Esxtop is a command line utility that can be used with ESX or ESXi that provides continuous real-time statistics, which is handy when troubleshooting performance problems. Esxtop was a utility first introduced in the ESX Service Console and is based on the top command that is used in Linux to display CPU information. Esxtop displays information specific to virtual hosts and VMs and unlike top can display information on all resources (CPU/memory/disk/network). The utility is not part of ESXi and to use it with ESXi you need to use one of the remote command line utilities like the vSphere CLI (linux only) or the vSphere Management Assistant (vMA).

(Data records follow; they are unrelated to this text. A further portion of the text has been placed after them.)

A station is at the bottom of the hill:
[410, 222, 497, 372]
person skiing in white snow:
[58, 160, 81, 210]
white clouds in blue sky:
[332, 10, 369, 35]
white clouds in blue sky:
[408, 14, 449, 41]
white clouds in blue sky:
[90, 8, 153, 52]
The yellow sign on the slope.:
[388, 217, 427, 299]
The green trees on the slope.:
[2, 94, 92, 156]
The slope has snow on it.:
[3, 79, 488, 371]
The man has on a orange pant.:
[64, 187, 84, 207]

The commands for using esxtop are all single keystroke commands; you can press ? or h to get a list of them all. You can add/remove fields (columns) and/or change the display order by pressing f (add/remove fields) or o (change field order). The relevant commands for storage views are:

  • d – disk adapter i.e. HBA
  • u – disk device i.e. LUN
  • v – disk VM

Once you are in a view you can press f to make sure the latency statistics are displaying; you may need to scroll right or remove columns so you can see all the information. The disk adapter view allows you to see IOPS and latency statistics that are a combined total for a specific physical disk adapter. In the below screens we can see IOPS (CMDS/s) and latency statistics (DAVG/cmd, KAVG/cmd, QAVG/cmd and GAVG/cmd), in this case vmhba0 is a local storage adapter and vmhba34 is an iSCSI adapter.

figure 51

figure 61

The GAVG/cmd column is the total guest latency; the iSCSI adapter is very busy in this case with high IOPS (922.72) but low total latency (2.68). The local adapter has low IOPS (2.92) but high total latency (26.14), the latency can be further narrowed down to high VMkernel latency (KAVG/cmd). This can be caused by queue depths that are set too low, in this case the queue latency (QAVG/cmd) is low so that’s not the cause of the high latency. The VMkernel manages all storage adapters and since the iSCSI adapter is so busy, the VMkernel might be slow to respond to the local adapter.

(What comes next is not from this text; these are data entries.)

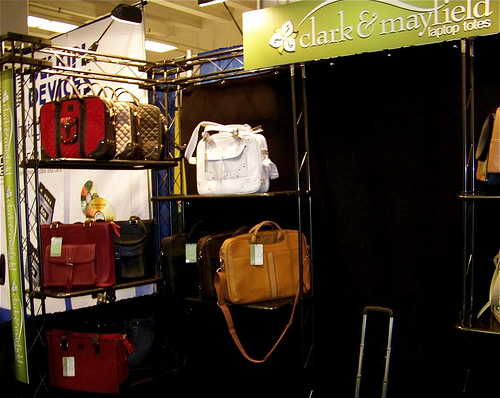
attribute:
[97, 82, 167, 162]
bag — quilted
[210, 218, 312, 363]
bag — brown, Hanging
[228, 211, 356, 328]
bag — Brown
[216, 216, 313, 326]
bag — white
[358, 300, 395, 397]
handle — Black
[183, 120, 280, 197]
bag — Hanging, white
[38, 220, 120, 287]
bag — Hanging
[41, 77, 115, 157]
bag — Hanging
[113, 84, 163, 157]
bag — Hanging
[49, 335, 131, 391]
bag — red 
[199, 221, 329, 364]
bag — light brown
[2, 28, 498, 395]
hanging shelves — silver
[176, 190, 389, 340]
bag — black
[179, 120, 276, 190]
laptop bag — Hanging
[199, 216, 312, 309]
laptop bag — Hanging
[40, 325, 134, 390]
laptop bag — Hanging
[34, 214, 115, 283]
laptop bag — Hanging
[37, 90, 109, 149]
laptop bag — Hanging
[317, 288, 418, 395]
luggage — silver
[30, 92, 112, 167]
bag — red 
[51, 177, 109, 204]
board — white 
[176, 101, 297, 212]
bag — white 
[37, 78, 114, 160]
tote bag — red, black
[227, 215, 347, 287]
this bag — tan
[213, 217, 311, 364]
brown case — leather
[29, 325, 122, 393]
bag — red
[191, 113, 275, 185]
bag — clark and mayfield, laptop, tote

You can drill down further and see statistics for individual LUNs by switching to the disk device view. Here you can see our iSCSI volume and our local disk listed by their device IDs. You can match up the device IDs to the friendly names in the vSphere Client in the Storage view as shown below.

figure 71

The iSCSI volume is showing high IOPS with the majority being disk writes as shown below.

figure 81

In this case our latencies are not too bad with most of the latency being in the physical storage device (DAVG/cmd).

figure 91

Finally you can switch to the disk VM view where you can further drill down to see individual VM statistics and see which VMs have the highest IOPS and latency as shown below.

figure 101

Here we can see the VM named Dodge City is causing almost all the I/O usage on the host; note the latency statistics (LAT/rd & LAT/wr) are different in the disk VM view as the other statistics like DAVG/cmd only apply at the host level.

Conclusion

This should get you started with understanding storage I/O bottlenecks and how to identify them. vCenter Server and esxtop can provide some good information when troubleshooting issues but can be complicated and are bit lacking to provide a complete storage monitoring solution. There are better third party tools available like SolarWinds Virtualization Manager and Storage Manager that can provide better and easier to understand reporting of storage resources so you can quickly resolve bottlenecks and proactively prevent them from occurring. The dashboards in Virtualization Manager can provide you with a wealth of critical information about your storage in a single pane of glass so you can quickly see the health of your environment. Storage I/O bottlenecks are perhaps the biggest threat in virtualization; you can’t afford to let them choke off the storage resources that your VMs require. Bottlenecks are not always obvious and you may not know you have one until you actually take the time and look for it. Having an understanding of what they are and having the right tools to eliminate them is the key to a healthy and well-performing virtual environment.